Stored items

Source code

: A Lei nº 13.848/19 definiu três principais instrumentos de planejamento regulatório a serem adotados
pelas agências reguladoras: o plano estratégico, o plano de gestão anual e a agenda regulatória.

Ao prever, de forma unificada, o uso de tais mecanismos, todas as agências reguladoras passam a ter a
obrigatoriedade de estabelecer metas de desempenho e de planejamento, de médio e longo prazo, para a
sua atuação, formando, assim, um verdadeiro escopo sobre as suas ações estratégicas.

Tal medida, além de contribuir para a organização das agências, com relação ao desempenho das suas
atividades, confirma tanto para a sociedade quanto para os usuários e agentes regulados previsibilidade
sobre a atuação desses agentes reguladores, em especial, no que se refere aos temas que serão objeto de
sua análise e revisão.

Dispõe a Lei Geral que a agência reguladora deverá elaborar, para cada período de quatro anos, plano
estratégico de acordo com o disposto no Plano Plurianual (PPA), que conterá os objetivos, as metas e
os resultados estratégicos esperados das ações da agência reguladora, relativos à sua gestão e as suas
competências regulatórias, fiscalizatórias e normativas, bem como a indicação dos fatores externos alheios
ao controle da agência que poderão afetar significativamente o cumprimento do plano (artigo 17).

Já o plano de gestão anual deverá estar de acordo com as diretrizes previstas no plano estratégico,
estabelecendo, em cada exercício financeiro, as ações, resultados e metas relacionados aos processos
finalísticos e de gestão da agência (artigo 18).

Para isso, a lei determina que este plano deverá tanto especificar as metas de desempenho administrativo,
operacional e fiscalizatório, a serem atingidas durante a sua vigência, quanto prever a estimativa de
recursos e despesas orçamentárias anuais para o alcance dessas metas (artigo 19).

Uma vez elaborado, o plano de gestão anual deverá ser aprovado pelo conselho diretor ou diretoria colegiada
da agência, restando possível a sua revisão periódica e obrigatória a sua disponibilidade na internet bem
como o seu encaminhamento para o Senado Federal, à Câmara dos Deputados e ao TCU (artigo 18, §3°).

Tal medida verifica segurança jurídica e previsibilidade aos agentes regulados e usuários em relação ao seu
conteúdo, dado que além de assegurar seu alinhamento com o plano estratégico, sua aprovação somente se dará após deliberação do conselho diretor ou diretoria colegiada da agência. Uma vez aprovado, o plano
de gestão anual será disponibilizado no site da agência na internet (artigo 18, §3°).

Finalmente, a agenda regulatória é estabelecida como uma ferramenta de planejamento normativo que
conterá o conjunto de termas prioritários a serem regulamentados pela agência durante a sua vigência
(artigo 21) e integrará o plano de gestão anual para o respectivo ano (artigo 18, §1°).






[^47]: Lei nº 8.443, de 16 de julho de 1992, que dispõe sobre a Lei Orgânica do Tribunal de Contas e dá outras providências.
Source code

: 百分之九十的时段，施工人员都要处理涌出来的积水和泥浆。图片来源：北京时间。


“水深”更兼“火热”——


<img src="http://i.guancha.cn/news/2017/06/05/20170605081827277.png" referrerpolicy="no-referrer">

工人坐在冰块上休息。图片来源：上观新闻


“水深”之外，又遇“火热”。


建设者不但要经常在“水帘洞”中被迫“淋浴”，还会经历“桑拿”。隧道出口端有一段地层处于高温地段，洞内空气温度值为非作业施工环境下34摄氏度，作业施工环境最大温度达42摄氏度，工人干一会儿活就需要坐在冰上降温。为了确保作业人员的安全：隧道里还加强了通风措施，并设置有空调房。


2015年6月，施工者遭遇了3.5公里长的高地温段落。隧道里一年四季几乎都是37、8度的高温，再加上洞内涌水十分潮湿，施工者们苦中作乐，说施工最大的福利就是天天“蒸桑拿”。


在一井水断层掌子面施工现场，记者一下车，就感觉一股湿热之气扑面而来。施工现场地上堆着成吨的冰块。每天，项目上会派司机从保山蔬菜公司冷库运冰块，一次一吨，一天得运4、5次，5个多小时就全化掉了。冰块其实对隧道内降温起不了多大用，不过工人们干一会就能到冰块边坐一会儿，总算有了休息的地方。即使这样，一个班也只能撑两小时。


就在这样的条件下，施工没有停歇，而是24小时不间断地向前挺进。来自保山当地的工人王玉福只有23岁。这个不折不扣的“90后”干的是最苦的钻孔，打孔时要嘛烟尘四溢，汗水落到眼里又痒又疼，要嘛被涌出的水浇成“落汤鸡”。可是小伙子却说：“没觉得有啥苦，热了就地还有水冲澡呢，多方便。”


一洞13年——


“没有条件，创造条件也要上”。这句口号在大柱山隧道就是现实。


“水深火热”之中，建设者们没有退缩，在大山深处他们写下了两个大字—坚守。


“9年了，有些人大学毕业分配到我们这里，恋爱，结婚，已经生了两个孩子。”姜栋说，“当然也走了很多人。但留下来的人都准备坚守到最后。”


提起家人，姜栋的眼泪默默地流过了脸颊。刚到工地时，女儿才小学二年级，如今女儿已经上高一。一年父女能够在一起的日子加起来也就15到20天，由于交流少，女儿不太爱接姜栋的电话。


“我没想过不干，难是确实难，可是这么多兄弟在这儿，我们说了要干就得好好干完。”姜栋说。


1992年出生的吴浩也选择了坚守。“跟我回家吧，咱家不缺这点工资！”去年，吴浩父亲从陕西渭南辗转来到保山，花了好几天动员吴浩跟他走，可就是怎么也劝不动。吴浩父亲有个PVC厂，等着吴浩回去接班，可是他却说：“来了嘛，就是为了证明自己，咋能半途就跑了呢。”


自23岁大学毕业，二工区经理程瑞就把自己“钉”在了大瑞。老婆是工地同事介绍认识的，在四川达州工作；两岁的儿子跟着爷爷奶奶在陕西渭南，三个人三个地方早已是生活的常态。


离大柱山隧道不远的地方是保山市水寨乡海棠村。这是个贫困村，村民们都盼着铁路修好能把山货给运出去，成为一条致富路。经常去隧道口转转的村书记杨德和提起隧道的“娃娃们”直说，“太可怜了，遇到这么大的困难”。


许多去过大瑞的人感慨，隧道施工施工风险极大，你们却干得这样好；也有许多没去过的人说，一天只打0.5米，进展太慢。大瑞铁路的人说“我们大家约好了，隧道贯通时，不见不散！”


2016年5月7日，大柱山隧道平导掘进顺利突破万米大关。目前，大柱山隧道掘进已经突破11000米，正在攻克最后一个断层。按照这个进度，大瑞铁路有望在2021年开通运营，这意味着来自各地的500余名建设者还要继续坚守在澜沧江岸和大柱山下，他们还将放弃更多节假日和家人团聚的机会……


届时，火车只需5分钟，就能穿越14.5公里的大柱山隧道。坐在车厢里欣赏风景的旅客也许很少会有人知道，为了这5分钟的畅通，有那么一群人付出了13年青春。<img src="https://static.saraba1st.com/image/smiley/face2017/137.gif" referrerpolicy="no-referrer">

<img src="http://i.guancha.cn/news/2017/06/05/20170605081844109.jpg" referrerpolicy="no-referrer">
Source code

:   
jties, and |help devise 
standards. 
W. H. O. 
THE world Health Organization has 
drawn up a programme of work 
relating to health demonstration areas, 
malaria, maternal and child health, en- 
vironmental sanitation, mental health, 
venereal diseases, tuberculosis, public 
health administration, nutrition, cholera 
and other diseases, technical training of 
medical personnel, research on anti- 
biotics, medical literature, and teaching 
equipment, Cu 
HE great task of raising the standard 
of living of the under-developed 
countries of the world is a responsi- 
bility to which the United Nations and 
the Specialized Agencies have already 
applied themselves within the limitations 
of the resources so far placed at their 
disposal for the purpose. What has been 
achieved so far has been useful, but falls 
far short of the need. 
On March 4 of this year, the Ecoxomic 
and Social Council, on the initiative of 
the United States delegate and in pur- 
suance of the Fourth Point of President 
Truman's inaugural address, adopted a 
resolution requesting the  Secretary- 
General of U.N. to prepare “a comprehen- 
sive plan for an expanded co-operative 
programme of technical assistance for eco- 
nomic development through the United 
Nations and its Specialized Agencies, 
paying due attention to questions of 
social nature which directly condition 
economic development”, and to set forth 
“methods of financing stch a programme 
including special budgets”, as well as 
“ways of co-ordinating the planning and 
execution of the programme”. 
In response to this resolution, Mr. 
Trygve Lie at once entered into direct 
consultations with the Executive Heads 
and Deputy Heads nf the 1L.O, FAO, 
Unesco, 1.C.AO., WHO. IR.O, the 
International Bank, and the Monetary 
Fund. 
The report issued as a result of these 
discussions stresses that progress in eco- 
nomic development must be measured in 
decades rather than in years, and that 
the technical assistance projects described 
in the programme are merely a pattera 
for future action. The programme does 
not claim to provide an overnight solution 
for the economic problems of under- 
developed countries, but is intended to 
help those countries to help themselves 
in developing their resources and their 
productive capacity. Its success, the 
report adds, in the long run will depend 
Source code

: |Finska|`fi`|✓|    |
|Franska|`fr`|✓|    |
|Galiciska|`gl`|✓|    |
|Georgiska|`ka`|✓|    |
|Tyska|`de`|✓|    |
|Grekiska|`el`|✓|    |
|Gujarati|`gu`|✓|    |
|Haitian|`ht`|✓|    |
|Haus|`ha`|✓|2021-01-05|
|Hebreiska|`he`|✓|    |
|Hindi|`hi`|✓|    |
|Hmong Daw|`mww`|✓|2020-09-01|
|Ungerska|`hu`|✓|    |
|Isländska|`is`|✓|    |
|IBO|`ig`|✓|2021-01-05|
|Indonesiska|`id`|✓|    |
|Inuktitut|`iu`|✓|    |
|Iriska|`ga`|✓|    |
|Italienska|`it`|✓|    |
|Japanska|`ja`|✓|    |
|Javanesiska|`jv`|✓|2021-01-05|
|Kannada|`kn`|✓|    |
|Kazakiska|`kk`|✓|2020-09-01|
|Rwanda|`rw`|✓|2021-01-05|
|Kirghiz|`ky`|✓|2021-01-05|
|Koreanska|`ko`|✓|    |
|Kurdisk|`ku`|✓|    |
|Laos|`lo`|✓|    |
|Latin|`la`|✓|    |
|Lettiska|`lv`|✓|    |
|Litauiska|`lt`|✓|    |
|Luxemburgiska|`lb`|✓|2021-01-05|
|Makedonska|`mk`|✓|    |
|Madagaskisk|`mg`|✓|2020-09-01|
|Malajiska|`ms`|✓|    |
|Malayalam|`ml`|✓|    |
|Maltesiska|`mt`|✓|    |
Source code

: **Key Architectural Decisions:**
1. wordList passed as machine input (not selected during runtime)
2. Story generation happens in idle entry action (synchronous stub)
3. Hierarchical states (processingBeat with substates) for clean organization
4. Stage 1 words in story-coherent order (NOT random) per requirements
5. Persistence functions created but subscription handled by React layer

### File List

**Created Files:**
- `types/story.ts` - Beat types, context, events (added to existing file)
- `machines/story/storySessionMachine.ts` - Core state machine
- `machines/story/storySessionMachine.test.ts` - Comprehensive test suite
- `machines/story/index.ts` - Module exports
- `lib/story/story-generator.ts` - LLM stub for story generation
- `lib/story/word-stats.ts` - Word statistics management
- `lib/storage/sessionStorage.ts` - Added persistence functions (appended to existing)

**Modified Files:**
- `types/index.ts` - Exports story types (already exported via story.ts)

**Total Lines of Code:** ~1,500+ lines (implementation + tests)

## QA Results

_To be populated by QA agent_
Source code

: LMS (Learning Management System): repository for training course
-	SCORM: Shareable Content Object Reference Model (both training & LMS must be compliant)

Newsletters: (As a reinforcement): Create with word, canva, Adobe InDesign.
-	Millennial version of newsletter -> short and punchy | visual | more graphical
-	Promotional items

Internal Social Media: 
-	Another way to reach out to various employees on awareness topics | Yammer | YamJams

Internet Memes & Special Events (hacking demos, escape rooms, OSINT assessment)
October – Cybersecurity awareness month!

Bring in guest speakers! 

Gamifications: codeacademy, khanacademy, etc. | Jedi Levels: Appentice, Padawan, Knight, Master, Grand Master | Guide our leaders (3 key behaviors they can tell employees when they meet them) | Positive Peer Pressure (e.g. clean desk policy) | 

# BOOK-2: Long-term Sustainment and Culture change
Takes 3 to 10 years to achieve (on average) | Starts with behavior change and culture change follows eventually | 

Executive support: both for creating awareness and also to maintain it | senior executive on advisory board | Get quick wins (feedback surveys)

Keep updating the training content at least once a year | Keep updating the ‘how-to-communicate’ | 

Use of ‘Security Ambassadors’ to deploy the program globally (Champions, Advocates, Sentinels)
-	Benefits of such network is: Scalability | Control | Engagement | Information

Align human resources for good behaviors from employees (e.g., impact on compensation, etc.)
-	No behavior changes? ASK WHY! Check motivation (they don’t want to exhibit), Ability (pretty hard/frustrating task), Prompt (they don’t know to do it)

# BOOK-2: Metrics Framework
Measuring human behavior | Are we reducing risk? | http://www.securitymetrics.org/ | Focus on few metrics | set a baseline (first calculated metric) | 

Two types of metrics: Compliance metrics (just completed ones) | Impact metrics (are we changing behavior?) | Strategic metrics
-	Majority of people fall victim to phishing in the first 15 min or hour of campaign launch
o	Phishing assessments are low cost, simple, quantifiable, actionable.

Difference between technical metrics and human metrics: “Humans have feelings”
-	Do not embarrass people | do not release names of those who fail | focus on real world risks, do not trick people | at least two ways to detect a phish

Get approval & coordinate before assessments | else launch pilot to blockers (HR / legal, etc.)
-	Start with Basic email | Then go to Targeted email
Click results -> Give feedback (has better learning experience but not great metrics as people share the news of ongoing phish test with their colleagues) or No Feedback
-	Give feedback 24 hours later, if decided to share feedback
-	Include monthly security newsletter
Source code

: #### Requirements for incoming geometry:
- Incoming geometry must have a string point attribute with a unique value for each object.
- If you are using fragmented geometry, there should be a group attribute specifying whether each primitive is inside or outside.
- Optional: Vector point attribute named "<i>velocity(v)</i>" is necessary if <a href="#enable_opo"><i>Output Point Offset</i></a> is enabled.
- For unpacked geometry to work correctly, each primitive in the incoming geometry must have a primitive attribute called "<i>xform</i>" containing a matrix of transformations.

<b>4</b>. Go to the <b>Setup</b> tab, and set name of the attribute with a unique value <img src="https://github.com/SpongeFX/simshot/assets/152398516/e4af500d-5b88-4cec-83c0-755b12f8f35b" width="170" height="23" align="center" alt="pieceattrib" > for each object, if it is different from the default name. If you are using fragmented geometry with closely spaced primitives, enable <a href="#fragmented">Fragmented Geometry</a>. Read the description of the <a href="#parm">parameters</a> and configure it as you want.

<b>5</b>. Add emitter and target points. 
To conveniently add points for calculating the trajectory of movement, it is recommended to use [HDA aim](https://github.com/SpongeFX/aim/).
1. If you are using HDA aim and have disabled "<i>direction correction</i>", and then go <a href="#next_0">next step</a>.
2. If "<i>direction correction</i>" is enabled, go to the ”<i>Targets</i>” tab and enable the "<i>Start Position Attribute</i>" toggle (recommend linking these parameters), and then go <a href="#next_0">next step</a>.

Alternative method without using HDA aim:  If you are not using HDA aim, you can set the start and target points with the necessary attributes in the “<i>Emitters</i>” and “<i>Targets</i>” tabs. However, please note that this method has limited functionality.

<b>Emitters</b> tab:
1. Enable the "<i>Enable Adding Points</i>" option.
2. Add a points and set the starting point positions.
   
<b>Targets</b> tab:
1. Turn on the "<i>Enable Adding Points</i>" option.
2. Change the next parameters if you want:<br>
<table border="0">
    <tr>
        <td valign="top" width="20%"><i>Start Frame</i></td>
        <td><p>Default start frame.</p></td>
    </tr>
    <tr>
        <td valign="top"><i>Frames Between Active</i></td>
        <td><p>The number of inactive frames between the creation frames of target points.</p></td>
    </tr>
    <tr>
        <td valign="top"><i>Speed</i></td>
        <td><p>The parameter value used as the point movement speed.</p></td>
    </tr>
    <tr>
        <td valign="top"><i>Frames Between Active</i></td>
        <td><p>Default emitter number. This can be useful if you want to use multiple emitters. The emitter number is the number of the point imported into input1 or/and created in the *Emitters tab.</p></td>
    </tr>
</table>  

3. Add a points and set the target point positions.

## TO DO:
Take the stretch of lines above from the one containing "Bring in guest speakers!" through the one containing "Gamifications: codeacademy, khanacademy, etc." and repeat it exactly, adding no other line.

## RESPONSE TO THIS EXERCISE:
Bring in guest speakers! 

Gamifications: codeacademy, khanacademy, etc. | Jedi Levels: Appentice, Padawan, Knight, Master, Grand Master | Guide our leaders (3 key behaviors they can tell employees when they meet them) | Positive Peer Pressure (e.g. clean desk policy) | 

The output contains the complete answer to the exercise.